**Source records:**
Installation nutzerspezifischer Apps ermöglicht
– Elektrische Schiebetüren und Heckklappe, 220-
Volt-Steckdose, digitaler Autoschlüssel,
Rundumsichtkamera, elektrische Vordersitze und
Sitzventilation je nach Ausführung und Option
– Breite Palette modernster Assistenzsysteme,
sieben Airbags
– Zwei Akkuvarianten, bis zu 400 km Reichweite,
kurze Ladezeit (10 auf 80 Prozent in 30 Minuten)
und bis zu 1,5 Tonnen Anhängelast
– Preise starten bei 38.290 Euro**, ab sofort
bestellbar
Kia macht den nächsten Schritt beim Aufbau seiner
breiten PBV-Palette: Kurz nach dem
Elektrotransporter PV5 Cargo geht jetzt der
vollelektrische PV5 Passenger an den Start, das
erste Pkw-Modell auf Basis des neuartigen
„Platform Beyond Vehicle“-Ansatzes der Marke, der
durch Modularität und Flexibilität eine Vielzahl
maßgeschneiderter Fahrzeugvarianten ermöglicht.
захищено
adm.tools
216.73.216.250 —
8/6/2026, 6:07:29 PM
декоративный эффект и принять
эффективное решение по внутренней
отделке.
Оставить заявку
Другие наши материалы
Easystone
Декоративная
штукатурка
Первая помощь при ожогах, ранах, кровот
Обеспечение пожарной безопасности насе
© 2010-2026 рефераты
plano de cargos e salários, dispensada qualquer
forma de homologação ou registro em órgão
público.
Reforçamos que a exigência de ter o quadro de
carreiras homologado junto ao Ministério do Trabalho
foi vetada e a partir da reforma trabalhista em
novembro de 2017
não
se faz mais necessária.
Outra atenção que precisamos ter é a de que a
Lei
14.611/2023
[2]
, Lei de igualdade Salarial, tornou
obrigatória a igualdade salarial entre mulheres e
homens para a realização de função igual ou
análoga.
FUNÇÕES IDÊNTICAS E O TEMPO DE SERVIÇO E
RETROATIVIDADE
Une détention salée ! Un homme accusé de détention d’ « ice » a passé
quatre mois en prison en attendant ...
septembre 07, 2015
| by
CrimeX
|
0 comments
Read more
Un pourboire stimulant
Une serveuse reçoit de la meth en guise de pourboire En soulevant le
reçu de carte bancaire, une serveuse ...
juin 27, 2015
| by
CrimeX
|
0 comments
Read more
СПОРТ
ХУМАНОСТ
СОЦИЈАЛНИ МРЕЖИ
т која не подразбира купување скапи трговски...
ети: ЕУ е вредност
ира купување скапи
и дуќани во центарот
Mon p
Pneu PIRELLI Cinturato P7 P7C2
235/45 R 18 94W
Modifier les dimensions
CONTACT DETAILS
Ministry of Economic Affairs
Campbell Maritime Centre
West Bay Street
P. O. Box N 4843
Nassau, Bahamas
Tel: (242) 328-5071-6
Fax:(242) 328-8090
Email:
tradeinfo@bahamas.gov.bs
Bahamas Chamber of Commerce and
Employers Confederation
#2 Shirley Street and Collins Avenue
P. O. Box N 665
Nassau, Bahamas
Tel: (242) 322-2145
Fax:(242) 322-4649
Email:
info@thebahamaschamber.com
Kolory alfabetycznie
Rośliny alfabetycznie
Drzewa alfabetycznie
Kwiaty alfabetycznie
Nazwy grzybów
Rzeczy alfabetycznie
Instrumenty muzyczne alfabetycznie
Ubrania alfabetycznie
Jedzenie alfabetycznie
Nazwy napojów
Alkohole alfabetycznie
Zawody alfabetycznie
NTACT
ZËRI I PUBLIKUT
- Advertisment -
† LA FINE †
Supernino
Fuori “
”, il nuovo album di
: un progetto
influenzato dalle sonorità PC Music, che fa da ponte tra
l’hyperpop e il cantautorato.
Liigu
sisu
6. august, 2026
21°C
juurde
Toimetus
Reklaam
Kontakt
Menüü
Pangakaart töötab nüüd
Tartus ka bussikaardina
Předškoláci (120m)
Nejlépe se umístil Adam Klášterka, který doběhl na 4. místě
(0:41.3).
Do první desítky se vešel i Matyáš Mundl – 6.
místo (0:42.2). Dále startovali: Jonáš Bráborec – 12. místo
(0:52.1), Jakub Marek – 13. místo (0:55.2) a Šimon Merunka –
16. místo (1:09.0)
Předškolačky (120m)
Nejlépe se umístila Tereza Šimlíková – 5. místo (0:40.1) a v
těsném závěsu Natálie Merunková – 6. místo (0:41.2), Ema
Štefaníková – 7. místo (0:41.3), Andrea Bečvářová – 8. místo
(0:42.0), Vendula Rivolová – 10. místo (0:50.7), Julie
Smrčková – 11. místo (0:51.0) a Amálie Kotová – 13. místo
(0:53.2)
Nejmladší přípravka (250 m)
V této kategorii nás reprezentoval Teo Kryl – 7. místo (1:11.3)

**Task to complete:** Line by line, copy the records exactly.

**Answer to this task:**
Installation nutzerspezifischer Apps ermöglicht
– Elektrische Schiebetüren und Heckklappe, 220-
Volt-Steckdose, digitaler Autoschlüssel,
Rundumsichtkamera, elektrische Vordersitze und
Sitzventilation je nach Ausführung und Option
– Breite Palette modernster Assistenzsysteme,
sieben Airbags
– Zwei Akkuvarianten, bis zu 400 km Reichweite,
kurze Ladezeit (10 auf 80 Prozent in 30 Minuten)
und bis zu 1,5 Tonnen Anhängelast
– Preise starten bei 38.290 Euro**, ab sofort
bestellbar
Kia macht den nächsten Schritt beim Aufbau seiner
breiten PBV-Palette: Kurz nach dem
Elektrotransporter PV5 Cargo geht jetzt der
vollelektrische PV5 Passenger an den Start, das
erste Pkw-Modell auf Basis des neuartigen
„Platform Beyond Vehicle“-Ansatzes der Marke, der
durch Modularität und Flexibilität eine Vielzahl
maßgeschneiderter Fahrzeugvarianten ermöglicht.
захищено
adm.tools
216.73.216.250 —
8/6/2026, 6:07:29 PM
декоративный эффект и принять
эффективное решение по внутренней
отделке.
Оставить заявку
Другие наши материалы
Easystone
Декоративная
штукатурка
Первая помощь при ожогах, ранах, кровот
Обеспечение пожарной безопасности насе
© 2010-2026 рефераты
plano de cargos e salários, dispensada qualquer
forma de homologação ou registro em órgão
público.
Reforçamos que a exigência de ter o quadro de
carreiras homologado junto ao Ministério do Trabalho
foi vetada e a partir da reforma trabalhista em
novembro de 2017
não
se faz mais necessária.
Outra atenção que precisamos ter é a de que a
Lei
14.611/2023
[2]
, Lei de igualdade Salarial, tornou
obrigatória a igualdade salarial entre mulheres e
homens para a realização de função igual ou
análoga.
FUNÇÕES IDÊNTICAS E O TEMPO DE SERVIÇO E
RETROATIVIDADE
Une détention salée ! Un homme accusé de détention d’ « ice » a passé
quatre mois en prison en attendant ...
septembre 07, 2015
| by
CrimeX
|
0 comments
Read more
Un pourboire stimulant
Une serveuse reçoit de la meth en guise de pourboire En soulevant le
reçu de carte bancaire, une serveuse ...
juin 27, 2015
| by
CrimeX
|
0 comments
Read more
СПОРТ
ХУМАНОСТ
СОЦИЈАЛНИ МРЕЖИ
т која не подразбира купување скапи трговски...
ети: ЕУ е вредност
ира купување скапи
и дуќани во центарот
Mon p
Pneu PIRELLI Cinturato P7 P7C2
235/45 R 18 94W
Modifier les dimensions
CONTACT DETAILS
Ministry of Economic Affairs
Campbell Maritime Centre
West Bay Street
P. O. Box N 4843
Nassau, Bahamas
Tel: (242) 328-5071-6
Fax:(242) 328-8090
Email:
tradeinfo@bahamas.gov.bs
Bahamas Chamber of Commerce and
Employers Confederation
#2 Shirley Street and Collins Avenue
P. O. Box N 665
Nassau, Bahamas
Tel: (242) 322-2145
Fax:(242) 322-4649
Email:
info@thebahamaschamber.com
Kolory alfabetycznie
Rośliny alfabetycznie
Drzewa alfabetycznie
Kwiaty alfabetycznie
Nazwy grzybów
Rzeczy alfabetycznie
Instrumenty muzyczne alfabetycznie
Ubrania alfabetycznie
Jedzenie alfabetycznie
Nazwy napojów
Alkohole alfabetycznie
Zawody alfabetycznie
NTACT
ZËRI I PUBLIKUT
- Advertisment -
† LA FINE †
Supernino
Fuori “
”, il nuovo album di
: un progetto
influenzato dalle sonorità PC Music, che fa da ponte tra
l’hyperpop e il cantautorato.
Liigu
sisu
6. august, 2026
21°C
juurde
Toimetus
Reklaam
Kontakt
Menüü
Pangakaart töötab nüüd
Tartus ka bussikaardina
Předškoláci (120m)
Nejlépe se umístil Adam Klášterka, který doběhl na 4. místě
(0:41.3).
Do první desítky se vešel i Matyáš Mundl – 6.
místo (0:42.2). Dále startovali: Jonáš Bráborec – 12. místo
(0:52.1), Jakub Marek – 13. místo (0:55.2) a Šimon Merunka –
16. místo (1:09.0)
Předškolačky (120m)
Nejlépe se umístila Tereza Šimlíková – 5. místo (0:40.1) a v
těsném závěsu Natálie Merunková – 6. místo (0:41.2), Ema
Štefaníková – 7. místo (0:41.3), Andrea Bečvářová – 8. místo
(0:42.0), Vendula Rivolová – 10. místo (0:50.7), Julie
Smrčková – 11. místo (0:51.0) a Amálie Kotová – 13. místo
(0:53.2)
Nejmladší přípravka (250 m)
V této kategorii nás reprezentoval Teo Kryl – 7. místo (1:11.3)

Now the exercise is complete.